Hace un rato nomás, la jueza federal María Eugenia Capuchetti decidió rechazar un pedido para reabrir la investigación por supuesto enriquecimiento ilícito contra Cristina Kirchner.
La solicitud había sido hecha por la Unidad de Información Financiera (UIF) en tiempos del macrismo, en el marco del expediente por enriquecimiento ilícito que supo involucrar a la hoy vicepresidenta y su entonces marido Néstor.
Esa causa judicial fue cerrada en 2009 de manera irregular por parte del exjuez Norberto Oyarbide, quien decidió omitir las gruesas inconsistencias en las declaraciones juradas del matrimonio e incluso aceptó como perito “oficial” al contador de los K, Víctor Manzanares.
Este último reconocería años más tarde ante la Justicia que Oyarbide recibió ocho millones de dólares a cambio de sobreseer a Néstor y Cristina.
Ello fue lo que motivó a la UIF a pedir la reapertura del expediente de marras, basándose en una figura novedosa que empezó a aplicarse en países del primer mundo: la “cosa juzgada irrita” o “fraudulenta”.
Refiere a aquellos procesos en los que no se han respetado las reglas del debido proceso o cuando los jueces no obraron con independencia e imparcialidad. Es justo el caso descripto aquí.
La magistrada Capuchetti tuvo en sus manos la posibilidad de hacer historia, pero la dejó escapar. No se trataba de condenar a Cristina, sino de volver a analizar un expediente que está plagado de irregularidades, independientemente de los resultados a los que se arribara eventualmente.
Hubiera sido un paso firme en favor del republicanismo, tan necesario en la desvencijada Argentina de hoy.

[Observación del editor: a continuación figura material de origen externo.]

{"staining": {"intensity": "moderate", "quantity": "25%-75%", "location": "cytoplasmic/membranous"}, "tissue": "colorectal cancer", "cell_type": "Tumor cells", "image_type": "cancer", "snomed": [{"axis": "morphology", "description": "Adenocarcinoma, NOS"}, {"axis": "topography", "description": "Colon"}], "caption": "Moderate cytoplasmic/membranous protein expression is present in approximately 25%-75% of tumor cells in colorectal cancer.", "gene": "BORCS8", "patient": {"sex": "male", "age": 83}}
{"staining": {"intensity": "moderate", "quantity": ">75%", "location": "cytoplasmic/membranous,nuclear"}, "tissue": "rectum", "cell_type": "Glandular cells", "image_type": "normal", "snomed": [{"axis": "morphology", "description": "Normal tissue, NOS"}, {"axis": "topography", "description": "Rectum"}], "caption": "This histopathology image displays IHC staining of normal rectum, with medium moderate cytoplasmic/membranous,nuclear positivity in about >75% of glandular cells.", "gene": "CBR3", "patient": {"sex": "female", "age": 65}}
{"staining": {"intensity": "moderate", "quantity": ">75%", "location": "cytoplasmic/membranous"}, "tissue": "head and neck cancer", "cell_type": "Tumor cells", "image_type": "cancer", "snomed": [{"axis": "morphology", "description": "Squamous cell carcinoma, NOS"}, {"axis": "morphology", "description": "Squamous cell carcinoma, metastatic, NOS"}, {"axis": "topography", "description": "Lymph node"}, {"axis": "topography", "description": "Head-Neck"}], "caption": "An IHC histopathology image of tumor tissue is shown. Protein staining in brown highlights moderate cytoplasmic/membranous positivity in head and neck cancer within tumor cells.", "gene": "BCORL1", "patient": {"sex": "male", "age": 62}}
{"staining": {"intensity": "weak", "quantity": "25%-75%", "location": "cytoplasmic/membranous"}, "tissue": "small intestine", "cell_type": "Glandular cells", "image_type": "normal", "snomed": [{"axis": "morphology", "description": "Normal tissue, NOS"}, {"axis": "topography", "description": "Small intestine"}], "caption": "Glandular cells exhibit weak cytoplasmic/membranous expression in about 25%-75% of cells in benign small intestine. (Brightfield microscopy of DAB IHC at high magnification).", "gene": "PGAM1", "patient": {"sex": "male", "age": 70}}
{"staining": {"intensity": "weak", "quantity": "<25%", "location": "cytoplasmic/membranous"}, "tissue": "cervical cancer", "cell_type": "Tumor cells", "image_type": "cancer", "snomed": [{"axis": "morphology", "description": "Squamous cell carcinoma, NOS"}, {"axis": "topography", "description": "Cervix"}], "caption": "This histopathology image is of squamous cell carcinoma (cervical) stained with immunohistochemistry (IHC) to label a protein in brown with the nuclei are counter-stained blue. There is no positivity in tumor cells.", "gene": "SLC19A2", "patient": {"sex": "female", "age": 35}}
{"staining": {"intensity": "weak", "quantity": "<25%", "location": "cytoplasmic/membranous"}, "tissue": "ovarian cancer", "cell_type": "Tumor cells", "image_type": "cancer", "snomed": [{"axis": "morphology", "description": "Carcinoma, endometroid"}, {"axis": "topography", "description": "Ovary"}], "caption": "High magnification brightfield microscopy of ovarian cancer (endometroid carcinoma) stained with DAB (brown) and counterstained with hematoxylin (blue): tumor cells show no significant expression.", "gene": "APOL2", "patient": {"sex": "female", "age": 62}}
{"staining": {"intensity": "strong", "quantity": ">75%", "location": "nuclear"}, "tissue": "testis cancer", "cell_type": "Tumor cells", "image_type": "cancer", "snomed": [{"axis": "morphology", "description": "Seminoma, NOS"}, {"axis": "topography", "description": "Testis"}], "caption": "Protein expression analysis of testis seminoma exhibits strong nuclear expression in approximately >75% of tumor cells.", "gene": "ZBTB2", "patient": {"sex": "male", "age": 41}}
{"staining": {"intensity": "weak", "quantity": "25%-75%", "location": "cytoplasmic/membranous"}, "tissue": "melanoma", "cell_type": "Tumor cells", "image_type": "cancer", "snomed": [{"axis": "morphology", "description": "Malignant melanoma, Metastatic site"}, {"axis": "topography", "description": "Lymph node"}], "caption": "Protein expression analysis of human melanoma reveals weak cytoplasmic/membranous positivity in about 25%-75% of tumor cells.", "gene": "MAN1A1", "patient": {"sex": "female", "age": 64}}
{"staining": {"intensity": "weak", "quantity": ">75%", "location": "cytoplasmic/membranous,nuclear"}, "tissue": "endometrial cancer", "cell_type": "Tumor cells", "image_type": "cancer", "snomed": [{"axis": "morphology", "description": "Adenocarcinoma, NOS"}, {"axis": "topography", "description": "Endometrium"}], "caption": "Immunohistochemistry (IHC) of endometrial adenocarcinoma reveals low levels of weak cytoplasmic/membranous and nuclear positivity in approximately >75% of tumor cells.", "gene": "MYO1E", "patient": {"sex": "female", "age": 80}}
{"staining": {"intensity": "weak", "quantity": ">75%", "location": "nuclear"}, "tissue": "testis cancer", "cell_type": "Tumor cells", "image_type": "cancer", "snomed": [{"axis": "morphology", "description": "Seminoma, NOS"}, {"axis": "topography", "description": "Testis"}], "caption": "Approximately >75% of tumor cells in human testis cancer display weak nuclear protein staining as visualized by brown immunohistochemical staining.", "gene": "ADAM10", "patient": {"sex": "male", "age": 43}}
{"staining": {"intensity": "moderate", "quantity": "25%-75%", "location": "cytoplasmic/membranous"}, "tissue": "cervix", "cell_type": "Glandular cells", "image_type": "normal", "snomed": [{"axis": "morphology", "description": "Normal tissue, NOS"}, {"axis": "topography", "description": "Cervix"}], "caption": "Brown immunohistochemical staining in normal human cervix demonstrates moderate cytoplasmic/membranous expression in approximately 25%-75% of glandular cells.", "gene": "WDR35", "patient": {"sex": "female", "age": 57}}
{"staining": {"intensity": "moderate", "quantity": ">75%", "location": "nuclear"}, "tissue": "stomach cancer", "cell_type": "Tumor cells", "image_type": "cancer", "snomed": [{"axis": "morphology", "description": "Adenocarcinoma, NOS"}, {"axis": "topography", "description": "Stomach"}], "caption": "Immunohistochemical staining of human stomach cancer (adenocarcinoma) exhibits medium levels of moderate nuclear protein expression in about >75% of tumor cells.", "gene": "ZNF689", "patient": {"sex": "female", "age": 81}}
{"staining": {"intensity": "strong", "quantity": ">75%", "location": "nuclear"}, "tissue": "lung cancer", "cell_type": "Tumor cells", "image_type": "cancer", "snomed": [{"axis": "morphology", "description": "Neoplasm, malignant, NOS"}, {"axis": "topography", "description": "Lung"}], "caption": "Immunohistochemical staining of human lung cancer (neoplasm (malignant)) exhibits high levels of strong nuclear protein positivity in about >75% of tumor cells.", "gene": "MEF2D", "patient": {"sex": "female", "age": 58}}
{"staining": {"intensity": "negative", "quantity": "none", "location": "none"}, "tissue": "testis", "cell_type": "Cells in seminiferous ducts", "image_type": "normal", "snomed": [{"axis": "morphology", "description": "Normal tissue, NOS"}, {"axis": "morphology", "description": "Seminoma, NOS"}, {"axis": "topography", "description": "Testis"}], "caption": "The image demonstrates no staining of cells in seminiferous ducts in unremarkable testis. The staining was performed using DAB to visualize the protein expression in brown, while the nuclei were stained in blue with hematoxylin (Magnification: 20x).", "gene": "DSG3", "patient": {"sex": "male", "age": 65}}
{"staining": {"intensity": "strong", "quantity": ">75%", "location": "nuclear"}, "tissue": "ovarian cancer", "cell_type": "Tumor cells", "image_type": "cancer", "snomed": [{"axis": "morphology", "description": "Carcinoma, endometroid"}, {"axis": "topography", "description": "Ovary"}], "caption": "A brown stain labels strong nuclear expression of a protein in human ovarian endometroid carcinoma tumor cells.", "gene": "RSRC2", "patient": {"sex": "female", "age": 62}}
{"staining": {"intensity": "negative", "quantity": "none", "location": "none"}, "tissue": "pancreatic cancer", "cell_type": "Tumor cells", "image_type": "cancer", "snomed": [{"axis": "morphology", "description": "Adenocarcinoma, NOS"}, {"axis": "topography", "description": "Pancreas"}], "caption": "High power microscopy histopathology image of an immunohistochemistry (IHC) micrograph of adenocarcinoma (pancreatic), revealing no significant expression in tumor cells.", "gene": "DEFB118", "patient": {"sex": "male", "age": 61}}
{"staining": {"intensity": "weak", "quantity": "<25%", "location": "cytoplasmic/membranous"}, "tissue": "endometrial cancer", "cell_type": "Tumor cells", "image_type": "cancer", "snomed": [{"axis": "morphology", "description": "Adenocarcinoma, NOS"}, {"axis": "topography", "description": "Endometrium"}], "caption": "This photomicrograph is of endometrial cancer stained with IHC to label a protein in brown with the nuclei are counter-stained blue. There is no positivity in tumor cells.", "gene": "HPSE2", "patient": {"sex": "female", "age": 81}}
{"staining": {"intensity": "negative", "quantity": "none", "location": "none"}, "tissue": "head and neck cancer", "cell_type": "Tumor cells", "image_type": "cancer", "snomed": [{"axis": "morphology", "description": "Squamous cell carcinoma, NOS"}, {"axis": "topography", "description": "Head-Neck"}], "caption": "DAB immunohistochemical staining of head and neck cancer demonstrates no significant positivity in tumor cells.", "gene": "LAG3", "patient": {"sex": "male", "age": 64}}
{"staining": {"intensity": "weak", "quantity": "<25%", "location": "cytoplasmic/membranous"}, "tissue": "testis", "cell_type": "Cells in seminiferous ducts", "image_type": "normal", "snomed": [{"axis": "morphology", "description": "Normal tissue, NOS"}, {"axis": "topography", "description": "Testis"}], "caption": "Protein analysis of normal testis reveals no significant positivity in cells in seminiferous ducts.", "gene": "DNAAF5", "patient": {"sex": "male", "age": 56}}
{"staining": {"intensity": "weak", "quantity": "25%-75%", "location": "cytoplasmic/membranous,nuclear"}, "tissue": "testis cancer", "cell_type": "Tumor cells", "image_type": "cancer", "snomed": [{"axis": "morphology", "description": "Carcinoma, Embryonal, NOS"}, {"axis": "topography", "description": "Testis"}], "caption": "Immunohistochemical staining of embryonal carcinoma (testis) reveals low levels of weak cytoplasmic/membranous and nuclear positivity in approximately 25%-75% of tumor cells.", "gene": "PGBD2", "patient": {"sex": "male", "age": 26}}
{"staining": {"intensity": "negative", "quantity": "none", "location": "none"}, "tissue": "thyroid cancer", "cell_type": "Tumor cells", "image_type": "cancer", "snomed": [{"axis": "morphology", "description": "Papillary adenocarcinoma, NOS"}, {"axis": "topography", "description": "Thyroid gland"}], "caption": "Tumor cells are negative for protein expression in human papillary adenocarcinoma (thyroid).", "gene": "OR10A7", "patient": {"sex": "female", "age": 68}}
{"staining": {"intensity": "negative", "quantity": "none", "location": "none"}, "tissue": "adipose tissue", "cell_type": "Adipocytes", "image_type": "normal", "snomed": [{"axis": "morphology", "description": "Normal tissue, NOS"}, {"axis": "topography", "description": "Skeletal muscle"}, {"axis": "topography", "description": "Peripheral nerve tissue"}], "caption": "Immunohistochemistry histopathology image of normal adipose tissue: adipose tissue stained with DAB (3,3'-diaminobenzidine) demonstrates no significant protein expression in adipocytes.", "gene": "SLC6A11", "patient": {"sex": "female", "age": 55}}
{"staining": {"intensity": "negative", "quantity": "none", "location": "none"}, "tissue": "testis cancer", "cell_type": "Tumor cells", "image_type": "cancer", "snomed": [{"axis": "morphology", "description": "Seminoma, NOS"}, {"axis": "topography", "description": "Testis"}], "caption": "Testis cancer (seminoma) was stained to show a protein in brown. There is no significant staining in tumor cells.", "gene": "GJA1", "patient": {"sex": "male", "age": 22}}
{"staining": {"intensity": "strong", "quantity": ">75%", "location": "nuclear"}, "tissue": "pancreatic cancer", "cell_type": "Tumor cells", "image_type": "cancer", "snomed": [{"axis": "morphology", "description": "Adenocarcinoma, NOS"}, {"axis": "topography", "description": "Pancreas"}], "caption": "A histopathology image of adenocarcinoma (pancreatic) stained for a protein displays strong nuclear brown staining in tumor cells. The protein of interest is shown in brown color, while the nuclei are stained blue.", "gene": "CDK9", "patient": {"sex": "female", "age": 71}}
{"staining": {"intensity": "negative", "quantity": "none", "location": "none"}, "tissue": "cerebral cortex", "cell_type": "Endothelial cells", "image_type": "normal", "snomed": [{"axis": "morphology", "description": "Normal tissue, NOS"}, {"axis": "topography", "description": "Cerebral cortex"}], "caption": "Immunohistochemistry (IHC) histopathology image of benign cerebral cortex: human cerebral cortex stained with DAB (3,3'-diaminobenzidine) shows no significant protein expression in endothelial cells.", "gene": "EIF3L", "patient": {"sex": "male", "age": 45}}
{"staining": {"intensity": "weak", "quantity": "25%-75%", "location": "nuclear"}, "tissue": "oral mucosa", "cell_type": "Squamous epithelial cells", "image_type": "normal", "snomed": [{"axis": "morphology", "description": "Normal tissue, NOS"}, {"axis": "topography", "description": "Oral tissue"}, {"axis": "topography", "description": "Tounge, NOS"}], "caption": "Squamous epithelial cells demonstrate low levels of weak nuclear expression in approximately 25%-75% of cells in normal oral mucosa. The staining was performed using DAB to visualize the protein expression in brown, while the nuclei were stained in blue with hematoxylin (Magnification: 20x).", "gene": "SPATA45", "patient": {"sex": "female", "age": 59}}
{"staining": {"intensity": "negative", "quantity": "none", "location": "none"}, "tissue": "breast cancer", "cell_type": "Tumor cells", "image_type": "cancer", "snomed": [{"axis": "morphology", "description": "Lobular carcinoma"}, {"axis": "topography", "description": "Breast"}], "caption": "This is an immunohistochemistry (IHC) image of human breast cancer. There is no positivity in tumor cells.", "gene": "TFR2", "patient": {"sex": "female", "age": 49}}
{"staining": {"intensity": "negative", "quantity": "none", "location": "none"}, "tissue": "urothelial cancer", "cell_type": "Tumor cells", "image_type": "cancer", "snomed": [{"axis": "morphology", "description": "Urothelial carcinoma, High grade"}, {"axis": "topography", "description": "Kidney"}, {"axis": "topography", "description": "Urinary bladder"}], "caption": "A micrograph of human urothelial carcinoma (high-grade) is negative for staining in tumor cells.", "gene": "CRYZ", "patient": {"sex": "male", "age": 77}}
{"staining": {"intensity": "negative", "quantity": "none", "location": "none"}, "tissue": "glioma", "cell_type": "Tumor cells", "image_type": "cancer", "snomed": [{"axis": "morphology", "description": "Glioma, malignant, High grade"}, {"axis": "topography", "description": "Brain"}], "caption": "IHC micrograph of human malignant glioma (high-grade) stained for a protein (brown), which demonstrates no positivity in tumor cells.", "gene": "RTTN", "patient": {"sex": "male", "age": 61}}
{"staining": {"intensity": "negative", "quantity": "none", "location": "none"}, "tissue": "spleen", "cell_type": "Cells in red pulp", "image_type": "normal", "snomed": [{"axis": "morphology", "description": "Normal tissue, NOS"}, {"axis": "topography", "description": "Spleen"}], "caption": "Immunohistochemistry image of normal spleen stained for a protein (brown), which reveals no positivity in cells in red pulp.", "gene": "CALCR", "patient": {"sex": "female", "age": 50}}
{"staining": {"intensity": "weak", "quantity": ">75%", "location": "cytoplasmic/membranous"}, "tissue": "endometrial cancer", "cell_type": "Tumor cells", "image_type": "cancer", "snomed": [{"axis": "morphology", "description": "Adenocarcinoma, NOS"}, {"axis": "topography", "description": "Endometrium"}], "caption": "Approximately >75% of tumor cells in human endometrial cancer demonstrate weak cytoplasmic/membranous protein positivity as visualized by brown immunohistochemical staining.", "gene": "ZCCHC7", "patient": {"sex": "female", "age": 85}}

A su vez, hubiera oficiado como antecedente jurídico de relevante elocuencia. Habría sido un “antes y un después” en la Justicia Federal argentina.
Pero no podrá ser. Porque ya hace mucho que Argentina no es una república. No es potestad del kirchnerismo, ni del macrismo, sino de los gobiernos de los últimos 30 años. Todos ellos.